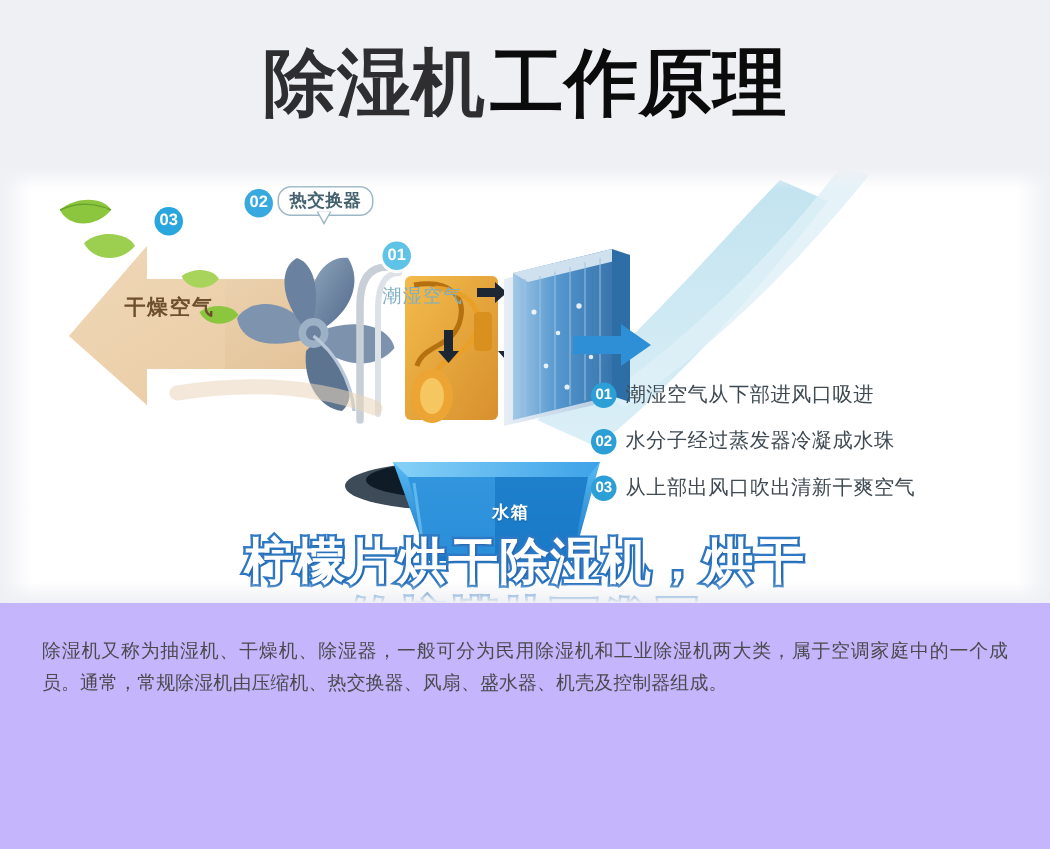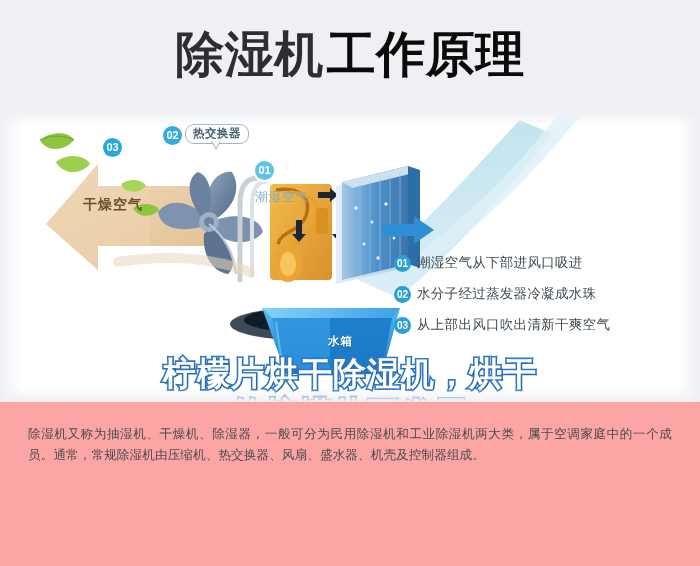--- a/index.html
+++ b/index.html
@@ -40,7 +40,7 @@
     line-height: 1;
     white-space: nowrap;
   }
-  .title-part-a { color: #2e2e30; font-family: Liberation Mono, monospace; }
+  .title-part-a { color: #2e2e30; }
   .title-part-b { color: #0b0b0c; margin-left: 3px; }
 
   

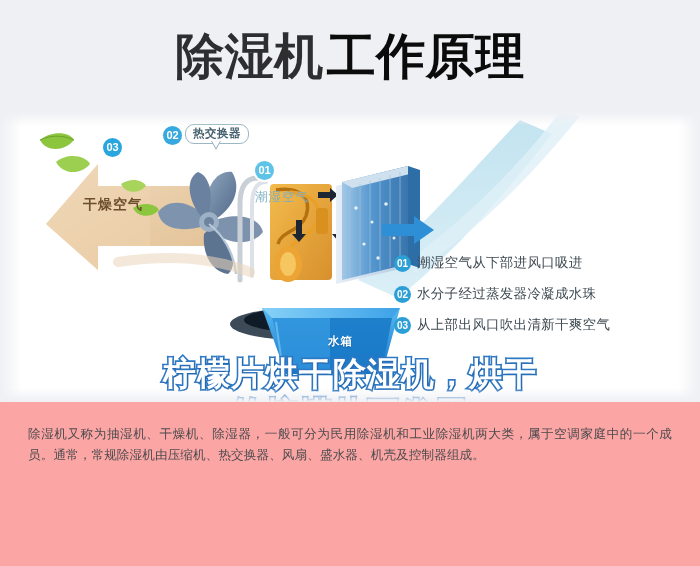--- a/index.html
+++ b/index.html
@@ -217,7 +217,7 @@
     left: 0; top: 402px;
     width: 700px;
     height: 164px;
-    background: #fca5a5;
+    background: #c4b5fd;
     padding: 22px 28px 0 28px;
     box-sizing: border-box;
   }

....

== Instructions to follow ==
Among the lines above, find those with the word "color". Copy them.

== Answer area ==
-  .title-part-a { color: #2e2e30; font-family: Liberation Mono, monospace; }
+  .title-part-a { color: #2e2e30; }
   .title-part-b { color: #0b0b0c; margin-left: 3px; }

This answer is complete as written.